SCHOOL SEGREGATION PERSISTS, STUDY FINDS

by Megan Tench

Boston 

Fifty years after the U.S. Supreme Court forced public schools to desegregate, Harvard University researchers say the classroom of America are failing to fulfill that order, especially in states with large numbers of minority students, and once again offering unequal education.

New York and California are among the most segregated states for blacks, with only one in seven enrolled in a predominantly white school, according to the study issued Saturday by the Civil Rights Project at Harvard. The two states also fare badly with Latinos.

Michigan, Illinois, Texas, New Mexico and Rhode Island also have been doing a poor job integrating schools, the study said. Massachusetts ranked 16 among the top 20 most segregated states when it came to black students and 13th for Latinos.

The states with the most integrated classrooms were Kentucky, Kansas, Nebraska and Delaware.

The findings were made public just before the Reverend Martin Luther King Jr.'s birthday on Monday, a time, Orfield said, when Americans should reflect and take action against "separate but equal" solutions to education.

In the study, "white" refers to non-Hispanic whites and "Latino" or "Hispanic" to children of Latino origin, whatever their racial background.

In Brown v. the Board of Education, issued on May 17, 1954, the Supreme Court ordered schools to desegregate, making unconstitutional the "separate but equal" ruling issued May 18, 1896 in Plessy v. Ferguson. The 1954 ruling set the stage for the civil rights movement of the 1960's as blacks rallied behind an organized effort to defend their rights under new laws.

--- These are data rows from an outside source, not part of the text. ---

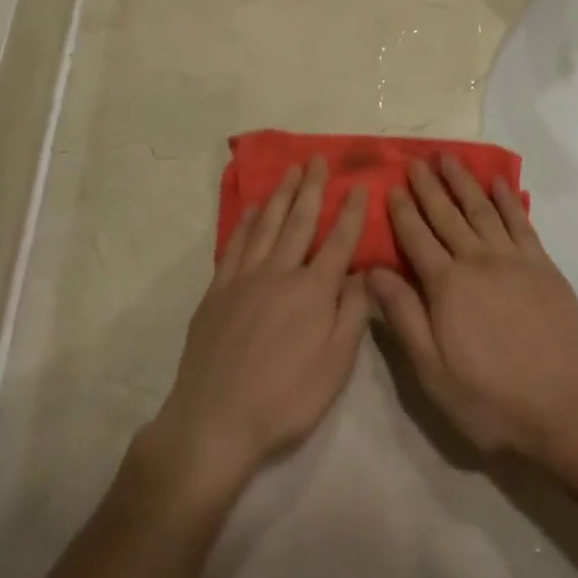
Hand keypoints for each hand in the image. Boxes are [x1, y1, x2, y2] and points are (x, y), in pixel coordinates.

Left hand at [144, 161, 369, 496]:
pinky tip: (254, 208)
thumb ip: (352, 315)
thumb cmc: (285, 399)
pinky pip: (236, 244)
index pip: (339, 242)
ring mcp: (245, 278)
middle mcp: (280, 273)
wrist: (216, 418)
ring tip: (290, 170)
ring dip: (281, 195)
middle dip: (312, 188)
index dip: (351, 213)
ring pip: (267, 225)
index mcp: (313, 292)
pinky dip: (247, 222)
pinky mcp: (219, 290)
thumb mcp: (335, 366)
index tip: (359, 186)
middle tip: (318, 159)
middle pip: (300, 221)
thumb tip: (362, 273)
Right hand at [368, 155, 577, 462]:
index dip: (402, 212)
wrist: (565, 408)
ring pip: (482, 210)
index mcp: (446, 285)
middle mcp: (478, 260)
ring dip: (464, 182)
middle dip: (429, 187)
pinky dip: (508, 200)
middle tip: (416, 161)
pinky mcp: (543, 266)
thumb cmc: (490, 398)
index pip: (416, 238)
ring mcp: (514, 260)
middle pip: (447, 215)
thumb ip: (403, 315)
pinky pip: (521, 222)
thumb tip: (372, 271)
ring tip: (449, 158)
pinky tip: (499, 183)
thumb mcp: (432, 370)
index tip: (391, 187)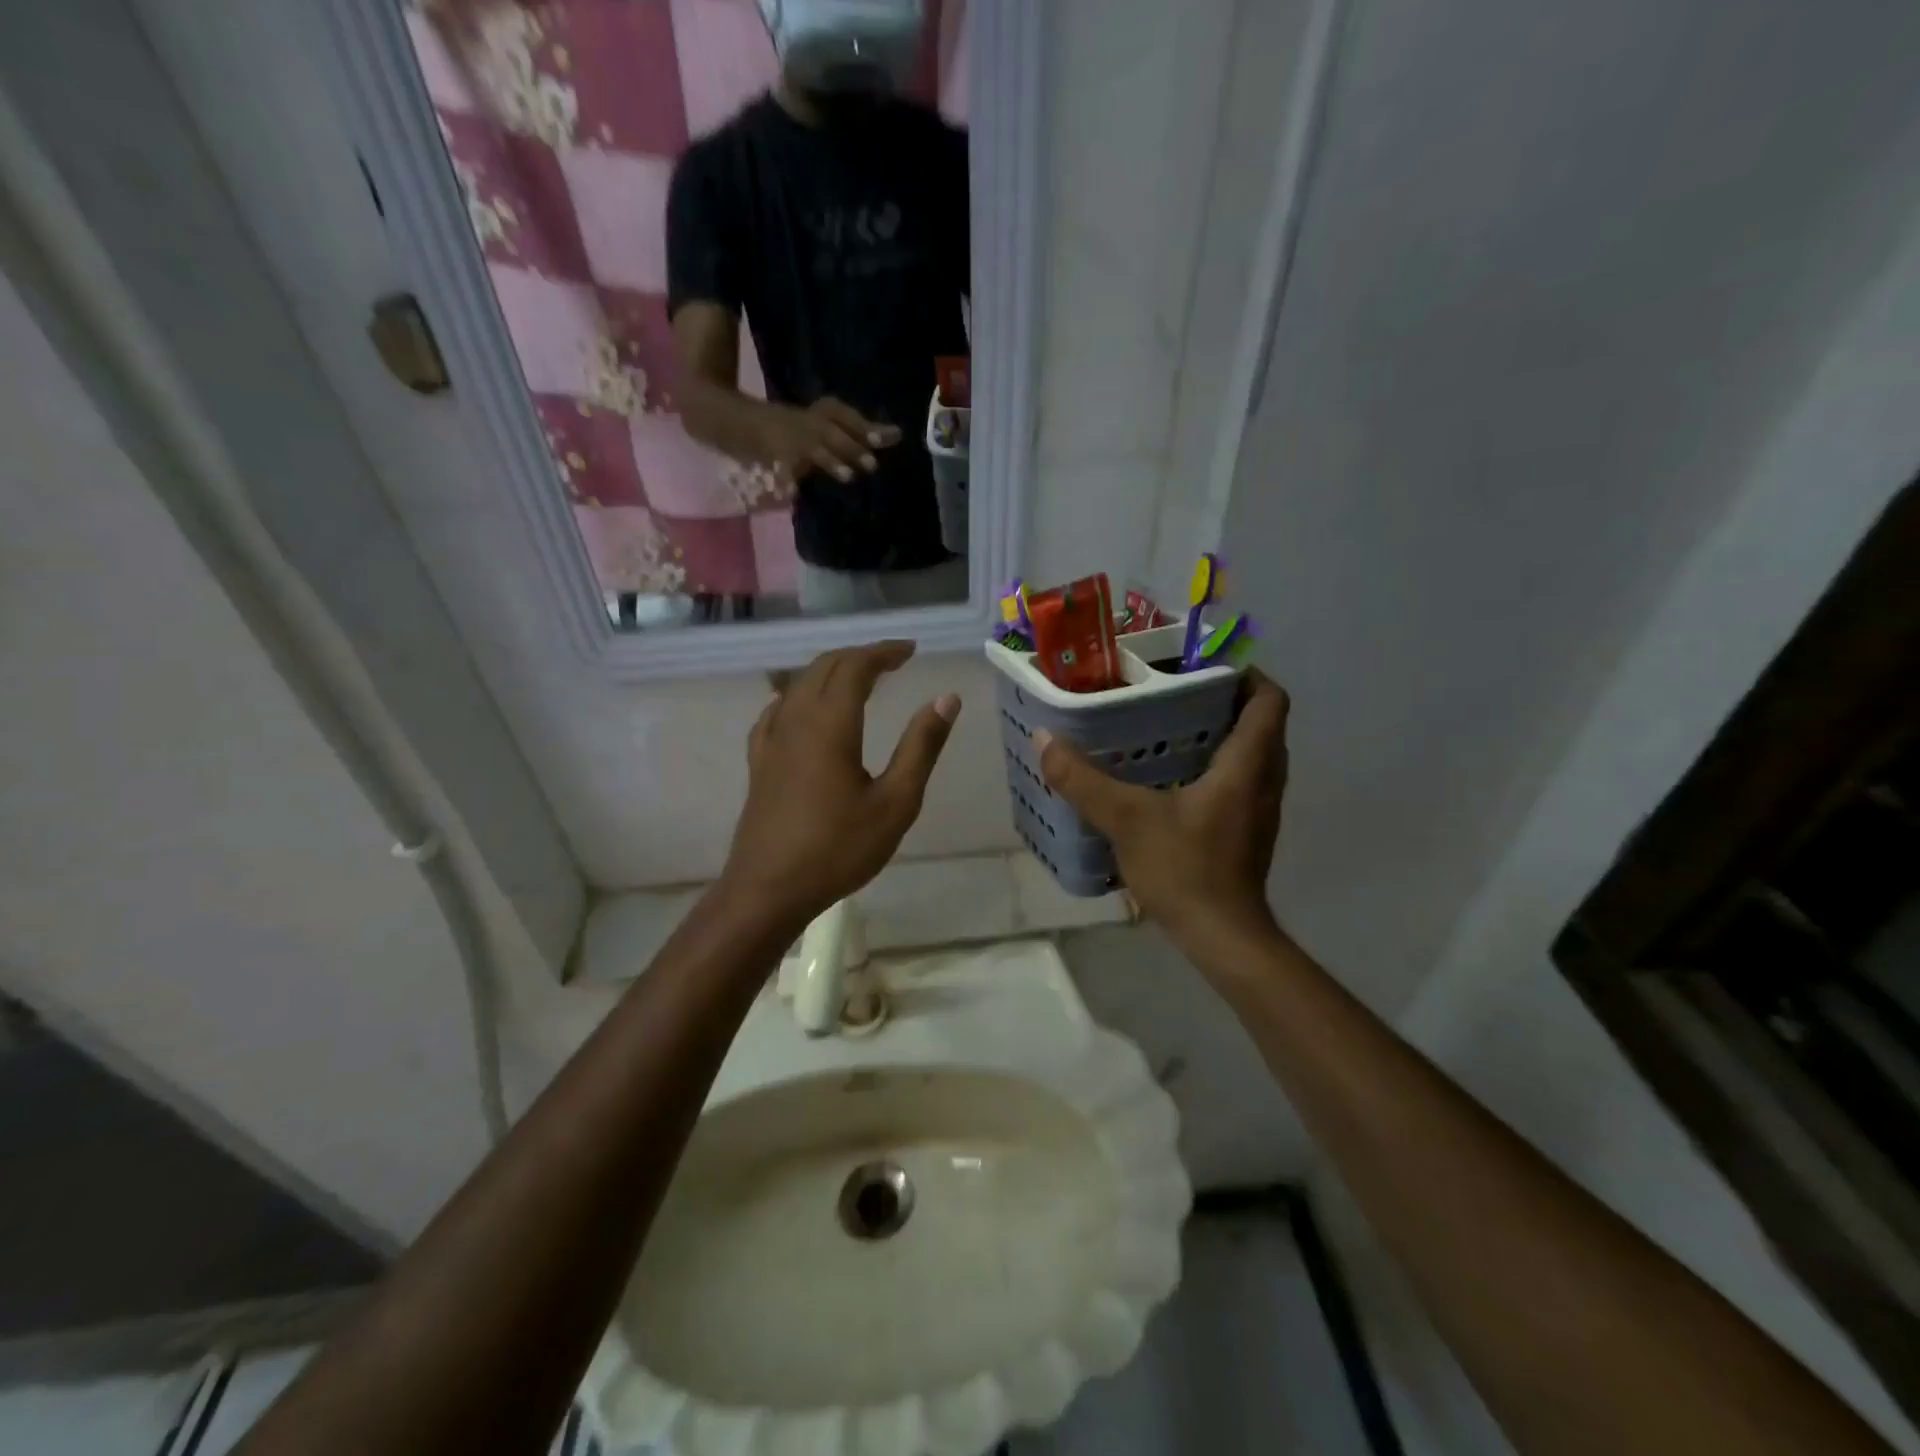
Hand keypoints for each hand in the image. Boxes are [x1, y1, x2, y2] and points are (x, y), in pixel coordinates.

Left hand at [722, 641, 960, 929]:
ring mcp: (771, 739)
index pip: (855, 666)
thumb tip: (946, 699)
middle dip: (859, 656)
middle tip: (893, 661)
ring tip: (860, 680)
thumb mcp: (895, 803)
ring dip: (831, 671)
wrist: (768, 890)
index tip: (910, 651)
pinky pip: (778, 709)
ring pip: (799, 684)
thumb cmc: (838, 849)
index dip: (883, 652)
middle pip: (824, 667)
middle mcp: (796, 719)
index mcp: (830, 724)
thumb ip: (921, 747)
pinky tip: (807, 708)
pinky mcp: (759, 760)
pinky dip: (801, 694)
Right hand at [758, 398, 902, 484]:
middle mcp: (812, 423)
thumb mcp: (832, 426)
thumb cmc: (805, 428)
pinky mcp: (776, 456)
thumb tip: (897, 435)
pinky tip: (790, 493)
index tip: (888, 438)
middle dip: (853, 448)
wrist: (750, 422)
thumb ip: (863, 433)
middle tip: (872, 465)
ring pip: (816, 451)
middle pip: (835, 434)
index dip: (866, 427)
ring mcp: (793, 440)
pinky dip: (785, 480)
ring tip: (848, 476)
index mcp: (825, 414)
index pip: (847, 416)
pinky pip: (782, 469)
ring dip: (832, 462)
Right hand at [1035, 670, 1289, 946]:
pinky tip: (1174, 779)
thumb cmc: (1186, 869)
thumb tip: (1045, 739)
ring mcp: (1259, 810)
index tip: (1204, 666)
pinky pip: (1241, 782)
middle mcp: (1263, 781)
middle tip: (1178, 692)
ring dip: (1223, 735)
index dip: (1246, 674)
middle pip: (1262, 723)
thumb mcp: (1126, 819)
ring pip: (1253, 755)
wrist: (1222, 937)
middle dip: (1227, 701)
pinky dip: (1217, 768)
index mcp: (1247, 765)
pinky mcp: (1248, 833)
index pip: (1269, 700)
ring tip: (1172, 727)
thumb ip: (1083, 780)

The court's ruling had the most impact on Southern states, according to the study, because they were the most segregated and resistant to enforcing the new law. But new court rulings over the past decade striking down affirmative action preferences have made it easier for districts to return to neighborhood schools even if it means resegregation, researchers said.

Fearing being hauled into court, some schools districts have dropped policies that consider race when assigning students to schools in order to ensure diversity in classrooms.

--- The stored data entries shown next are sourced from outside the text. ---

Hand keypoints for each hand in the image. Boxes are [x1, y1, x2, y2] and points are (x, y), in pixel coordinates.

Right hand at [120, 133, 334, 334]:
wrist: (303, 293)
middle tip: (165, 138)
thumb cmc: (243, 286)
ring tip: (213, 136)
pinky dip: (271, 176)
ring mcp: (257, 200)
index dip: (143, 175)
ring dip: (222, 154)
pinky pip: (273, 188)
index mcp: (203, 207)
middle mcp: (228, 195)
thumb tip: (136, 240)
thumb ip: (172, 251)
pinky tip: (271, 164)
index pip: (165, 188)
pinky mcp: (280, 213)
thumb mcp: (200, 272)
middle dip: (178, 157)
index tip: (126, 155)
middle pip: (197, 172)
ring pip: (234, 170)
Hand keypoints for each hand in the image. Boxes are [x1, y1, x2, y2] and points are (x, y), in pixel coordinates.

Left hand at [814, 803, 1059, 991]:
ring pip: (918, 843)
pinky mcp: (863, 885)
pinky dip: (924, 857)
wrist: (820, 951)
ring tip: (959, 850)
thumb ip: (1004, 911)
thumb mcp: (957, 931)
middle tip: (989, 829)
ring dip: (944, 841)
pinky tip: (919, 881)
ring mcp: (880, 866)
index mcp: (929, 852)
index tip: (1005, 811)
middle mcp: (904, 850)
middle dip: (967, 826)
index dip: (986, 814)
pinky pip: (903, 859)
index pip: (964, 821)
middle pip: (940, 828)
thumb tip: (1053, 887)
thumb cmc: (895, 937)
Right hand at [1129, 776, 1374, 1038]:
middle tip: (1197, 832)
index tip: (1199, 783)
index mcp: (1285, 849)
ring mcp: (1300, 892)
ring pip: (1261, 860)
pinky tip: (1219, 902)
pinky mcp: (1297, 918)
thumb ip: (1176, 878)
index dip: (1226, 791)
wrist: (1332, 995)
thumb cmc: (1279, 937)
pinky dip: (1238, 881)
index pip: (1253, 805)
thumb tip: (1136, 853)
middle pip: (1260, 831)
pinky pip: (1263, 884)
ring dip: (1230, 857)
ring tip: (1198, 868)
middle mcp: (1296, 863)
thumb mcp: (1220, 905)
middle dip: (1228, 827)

Whites make up to 60 percent of all U.S. students. The typical white student attends a school where four out of five pupils are white, the study said. The typical Latino student attends schools where only 28 percent of students are white and the typical black student is in a school that is 31 percent white.

On average, black and Latinos attend schools where two-thirds of the students are black or Latino. Asian students attend the country's most integrated schools, where on average 22 percent of their classmates are Asian. And American Indians are in schools where one-third of the students are of the same race.

While white students are getting little exposure to black and Latino students, minority students often find themselves in impoverished schools, getting shortchanged on quality teachers and the chance to attend top-notch colleges, researchers said.

In the 2001-2002 school year, 43 percent of all schools in the United States were "intensely" white - schools where less than a 10th of the students were black and Latino. Of the 43 percent, only 15 percent were poor schools. In contrast, 88 percent of "intensely" minority schools were found to be impoverished.